Prenons l’exemple d’une requête qui pourrait être traitée par l’outil dans sa version définitive : « Jean Bouchet à Poitiers ». En l’apparence anodine, cette recherche masque de nombreux concepts et des relations que L’Atlas historique de la Nouvelle-Aquitaine a la volonté de résoudre. À partir de l’extraction de données issues de corpus de documents, voici une liste non exhaustive des problématiques qu’une telle requête pourrait soulever afin de concevoir des ontologies dynamiques :

• Extraction et prédiction du contexte de la recherche. Parle-t-on du poète du XVIe siècle ou de la rue Jean Bouchet à Poitiers qui nous est contemporaine ?

• Reconnaissance des entités nommées (noms, lieux, dates…), en tenant compte de leur contexte historique :
– Jean Bouchet est un poète ayant vécu de la fin du XVe siècle à la moitié du XVIe siècle, mais a-t-il eu des homonymes de renom ?
– Poitiers est une ville située en Nouvelle-Aquitaine actuellement mais sa situation géopolitique de l’époque doit être recontextualisée : Poitiers appartient alors à la province du Poitou (dans le comté de Poitou).
– « Poictiers » et « Jehan Bouchet » sont respectivement des toponymes et noms que l’on retrouve dans la période.

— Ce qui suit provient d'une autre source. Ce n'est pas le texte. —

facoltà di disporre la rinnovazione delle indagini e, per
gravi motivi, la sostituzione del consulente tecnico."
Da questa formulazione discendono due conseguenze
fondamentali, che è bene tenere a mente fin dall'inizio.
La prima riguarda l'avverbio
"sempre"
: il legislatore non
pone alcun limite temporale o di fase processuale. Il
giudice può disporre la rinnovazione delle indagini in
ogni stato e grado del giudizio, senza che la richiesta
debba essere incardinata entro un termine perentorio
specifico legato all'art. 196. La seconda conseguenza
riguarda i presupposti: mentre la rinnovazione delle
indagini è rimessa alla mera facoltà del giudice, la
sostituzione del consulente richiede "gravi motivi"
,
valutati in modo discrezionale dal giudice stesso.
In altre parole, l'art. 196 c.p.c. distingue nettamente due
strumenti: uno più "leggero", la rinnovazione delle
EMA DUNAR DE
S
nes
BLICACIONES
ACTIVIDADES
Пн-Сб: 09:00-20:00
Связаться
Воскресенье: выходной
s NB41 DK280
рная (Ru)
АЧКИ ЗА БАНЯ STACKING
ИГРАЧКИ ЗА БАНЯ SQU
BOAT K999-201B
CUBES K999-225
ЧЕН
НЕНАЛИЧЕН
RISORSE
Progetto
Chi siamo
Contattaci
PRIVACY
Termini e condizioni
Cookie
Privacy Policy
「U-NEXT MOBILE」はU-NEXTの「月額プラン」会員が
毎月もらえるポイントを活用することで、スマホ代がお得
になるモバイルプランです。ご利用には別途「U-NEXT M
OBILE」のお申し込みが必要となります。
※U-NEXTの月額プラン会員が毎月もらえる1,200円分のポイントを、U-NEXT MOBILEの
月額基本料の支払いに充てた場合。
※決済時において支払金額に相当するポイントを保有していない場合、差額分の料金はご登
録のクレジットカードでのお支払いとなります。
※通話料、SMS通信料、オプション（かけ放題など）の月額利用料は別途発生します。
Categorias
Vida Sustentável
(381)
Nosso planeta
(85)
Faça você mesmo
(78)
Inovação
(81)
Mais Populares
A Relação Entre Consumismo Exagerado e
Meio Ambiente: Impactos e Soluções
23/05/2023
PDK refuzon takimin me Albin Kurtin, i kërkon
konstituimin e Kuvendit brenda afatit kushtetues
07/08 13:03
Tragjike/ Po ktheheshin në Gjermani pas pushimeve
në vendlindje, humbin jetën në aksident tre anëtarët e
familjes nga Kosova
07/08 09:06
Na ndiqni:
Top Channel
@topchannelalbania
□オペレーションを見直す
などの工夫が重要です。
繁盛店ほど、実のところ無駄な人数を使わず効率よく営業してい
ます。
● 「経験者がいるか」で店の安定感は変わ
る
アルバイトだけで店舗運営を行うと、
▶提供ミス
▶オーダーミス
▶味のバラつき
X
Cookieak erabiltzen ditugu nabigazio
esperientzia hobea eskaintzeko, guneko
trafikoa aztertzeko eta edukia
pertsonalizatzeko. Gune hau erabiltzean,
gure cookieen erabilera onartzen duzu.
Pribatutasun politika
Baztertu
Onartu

Il faut donc gérer les alias selon le concept historique décrit par la requête.

• Mise en place de relations entre des concepts approchants. Une telle requête pourrait nouer des résultats avec d’autres thématiques relatives, telles que la poésie à la fin du Moyen Âge, la vie à Poitiers à cette époque, etc.

Les ontologies représentent la sémantique des concepts d’un domaine en termes de classes et de propriétés hiérarchisées. Dans notre exemple, les ontologies sur lesquelles se baserait un puissant système d’information historique tel L’Atlas historique de la Nouvelle-Aquitaine pourraient ainsi contenir une classe « Auteur » qui aurait au moins une sous-classe « Poète ». Comme propriétés, de telles classes pourraient être caractérisées par la localisation du personnage (une ville) et la période historique correspondante (dates, ères…), etc. Plusieurs langages existent pour construire une ontologie. Les plus connus, issus du web sémantique, sont RDF Schema (Brickley et al., 2014) et OWL (McGuinness & Van Harmelen, 2004).
Ce travail d’extraction et d’identification partira de corpus de documents de recherches historiques numérisés, desquels doivent être récupérées des entités nommées de tous types et des concepts avancés ; il s’appuiera partiellement sur des experts et des travaux de qualité. Des ontologies généralistes comme YAGO (Pellissier Tanon et al., 2020) ou DBPedia (Lehmann et al., 2015) fournissent déjà de nombreuses informations sur les villes de Nouvelle-Aquitaine et pourront servir d’appui pour la reconnaissance d’entités et la génération automatisée. Enfin, il recourra massivement aux connaissances des historiens impliqués aux côtés d’ActuData, lesquelles devront être formalisées.